Wir waren vom Tisch gewischt, weil – und das war das zentrale Thema – wir zum Thema deutsche Einheit letztendlich keine wirkliche Beziehung hatten.
Diese Wahl am 18. März hat eine kleine Entsprechung gefunden in einer anderen Wahl, und zwar am 18. März 2012. Nämlich der Kandidat, der aus den Nordbezirken für Bündnis 90 in die Volkskammer einzog – das war nur ein Einziger –, war Joachim Gauck,
und an diesem 18. März 2012 wurde er zum Bundespräsidenten gewählt – für uns ein Zeichen von „angekommen“.

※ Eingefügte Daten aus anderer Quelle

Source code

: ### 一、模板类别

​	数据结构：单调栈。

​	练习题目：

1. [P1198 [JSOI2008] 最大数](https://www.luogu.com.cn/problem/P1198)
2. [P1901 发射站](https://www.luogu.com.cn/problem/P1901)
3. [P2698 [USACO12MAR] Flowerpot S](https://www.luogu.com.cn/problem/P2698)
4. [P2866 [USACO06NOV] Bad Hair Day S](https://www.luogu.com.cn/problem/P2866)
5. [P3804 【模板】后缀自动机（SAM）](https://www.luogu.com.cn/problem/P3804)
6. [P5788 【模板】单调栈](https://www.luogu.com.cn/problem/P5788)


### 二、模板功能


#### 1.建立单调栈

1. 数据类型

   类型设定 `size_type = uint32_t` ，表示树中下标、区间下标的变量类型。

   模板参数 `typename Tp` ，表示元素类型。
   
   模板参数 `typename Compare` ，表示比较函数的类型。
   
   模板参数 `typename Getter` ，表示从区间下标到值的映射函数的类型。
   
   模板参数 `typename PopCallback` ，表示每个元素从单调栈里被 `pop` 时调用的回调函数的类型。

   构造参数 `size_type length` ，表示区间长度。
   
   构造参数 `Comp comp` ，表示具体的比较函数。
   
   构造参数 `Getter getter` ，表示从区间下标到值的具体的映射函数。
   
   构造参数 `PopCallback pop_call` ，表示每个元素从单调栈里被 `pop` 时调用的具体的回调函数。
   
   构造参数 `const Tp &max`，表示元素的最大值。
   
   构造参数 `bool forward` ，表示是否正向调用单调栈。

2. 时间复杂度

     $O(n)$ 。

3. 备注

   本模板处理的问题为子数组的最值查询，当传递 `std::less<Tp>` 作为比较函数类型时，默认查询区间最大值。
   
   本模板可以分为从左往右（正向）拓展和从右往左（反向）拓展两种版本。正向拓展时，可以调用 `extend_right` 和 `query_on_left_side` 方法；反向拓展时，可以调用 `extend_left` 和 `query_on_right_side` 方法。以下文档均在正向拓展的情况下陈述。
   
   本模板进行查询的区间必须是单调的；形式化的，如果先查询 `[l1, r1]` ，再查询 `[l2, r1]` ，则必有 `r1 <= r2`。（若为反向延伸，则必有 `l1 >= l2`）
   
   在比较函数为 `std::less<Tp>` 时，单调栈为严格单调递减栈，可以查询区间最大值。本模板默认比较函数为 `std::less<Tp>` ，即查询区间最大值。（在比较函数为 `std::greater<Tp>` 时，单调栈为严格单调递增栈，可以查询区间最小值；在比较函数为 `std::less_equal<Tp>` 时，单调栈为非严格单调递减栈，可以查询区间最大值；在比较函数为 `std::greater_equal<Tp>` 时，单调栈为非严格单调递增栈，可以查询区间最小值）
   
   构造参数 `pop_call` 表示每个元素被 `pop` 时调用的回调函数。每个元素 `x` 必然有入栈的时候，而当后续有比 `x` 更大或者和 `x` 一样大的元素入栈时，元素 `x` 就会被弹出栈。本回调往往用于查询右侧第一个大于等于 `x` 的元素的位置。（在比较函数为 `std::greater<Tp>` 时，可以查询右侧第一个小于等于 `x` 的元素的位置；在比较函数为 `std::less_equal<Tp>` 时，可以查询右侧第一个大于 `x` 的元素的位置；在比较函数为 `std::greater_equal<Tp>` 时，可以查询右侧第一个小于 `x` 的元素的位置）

Ich möchte an einen anderen Menschen erinnern, an Irmgard Rother. Ich habe das hier schon einmal getan, da ging es um eine Aussprache zum Thema „Volksaufstand 1953“. Irmgard Rother hat damals mitgemacht bei den Demonstrationen in Rostock und konnte sich daran erinnern. Sie hat das Neue Forum mit aufgebaut und das ist unsere Verbindung zu dem Thema „Verfassung vor 25 Jahren für dieses Land“. Sie hat nämlich an dieser Verfassung mitgeschrieben. Und das Thema 1953 – Irmgard Rother hatte das große Glück, dass sie die Wende miterlebt hat und dass sie dieses neue Land mitgestalten konnte. Viele Menschen, die sich in dieser Zeit, ab 1953 und davor, für Demokratie und Freiheit engagiert hatten, hatten dieses Glück nicht. Sie sind Opfer eines Unrechtsstaates geworden und haben oft vergeblich auf Anerkennung für diese Leistungen, die sie gebracht haben, gewartet. Sie haben sogar einen Dienst an uns geleistet, nämlich einen schwierigen Dienst. Angesichts des Wunsches nach Versöhnung mussten ihre Wut und ihr Gefühl, dass das irgendwie gerechtfertigt werden muss, was sie erlitten haben, zurückstehen. Deswegen sind wir diesen Menschen ausdrücklich dankbar.
Ich möchte auch den Menschen danken, die aus dem Westen und anderen Ländern in den Osten gekommen sind. Das war nicht einfach, hier Fuß zu fassen,
Ja, ich denke an Menschen, die es auch aufgegeben haben. Ich kenne konkret eine Familie in Bützow, die irgendwann gesagt hat, wir halten die Angriffe nicht mehr aus, wir gehen zurück. Deswegen bin ich dankbar für die, die durchgehalten haben und dieses Land mit uns gestaltet haben.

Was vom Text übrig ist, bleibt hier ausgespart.